Nothing about this celebration of the Body and Blood of Christ is meant to be milquetoast. It is a radical outpouring of sacrificial love that transforms the world, and each one of us. It makes us One Body in Him; it makes us Church for the world; it makes us feeders of others – in how we live, love, serve, forgive and lay down our lives. Eucharist makes us cross-carriers and it unites us to His Sacrifice of Love.


In a word, Eucharist makes us other Christs. Think about the radicalness of that statement. His Sacramental Presence doesn’t just make us good. It makes us sharers in His Divinity, and it makes us His Presence in the lives of every single person, place and thing we encounter.

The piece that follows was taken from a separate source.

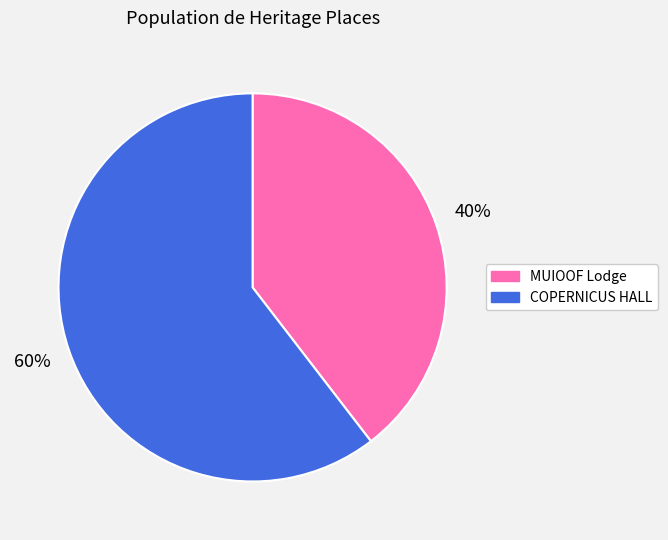

To the nearest percent, what percentage of the pie is MUIOOF Lodge?

40%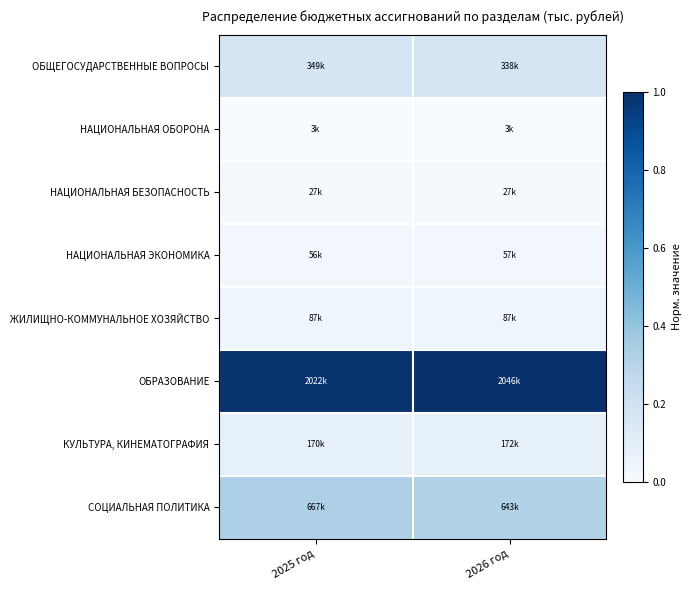

Rank the series at 2025 год from highest to lowest value.

ОБРАЗОВАНИЕ, СОЦИАЛЬНАЯ ПОЛИТИКА, ОБЩЕГОСУДАРСТВЕННЫЕ ВОПРОСЫ, КУЛЬТУРА, КИНЕМАТОГРАФИЯ, ЖИЛИЩНО-КОММУНАЛЬНОЕ ХОЗЯЙСТВО, НАЦИОНАЛЬНАЯ ЭКОНОМИКА, НАЦИОНАЛЬНАЯ БЕЗОПАСНОСТЬ, НАЦИОНАЛЬНАЯ ОБОРОНА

How can we not fall to our knees in awe of that mystery? Better yet: how can we NOT respond to the power of that Love? How can we not let that Love change us? Isn’t that what true love does?


When all is said and done, here’s what strikes me so powerfully about Eucharist, and it comes from a real-life moment that happens time and again in countless ways from the time of the early Church until the end of time:


A man married for 60 years comes alone to Mass; those around him see how he tired he looks, how much of a struggle is it to shuffle forward to receive Communion. But he does, with great effort and devotion.


That same gentleman leaves here and heads home, where his beautiful bride awaits him, now clothed after six decades in wrinkled pajamas and lying in a hospice bed in their living room. There he will sit the rest of the day, reading to her, holding her hand, watching her sleep and feeding her a soupy mixture of Ensure and medicine when she needs to be fed. As she finishes, he gently wipes the side of her mouth where leftover vanilla pudding had gathered. The same devotion he had for our Eucharistic Lord is shown in the devotion he offers for his wife.


The same Eucharistic Lord who fed him at Sunday Mass now gives him the strength and courage to feed the one for whom he vowed his heart, in good times and in bad … in sickness and in health … until Love calls her Home.



After all, that is what true Love does. It can’t help itself: it feeds. It sacrifices. It gives all.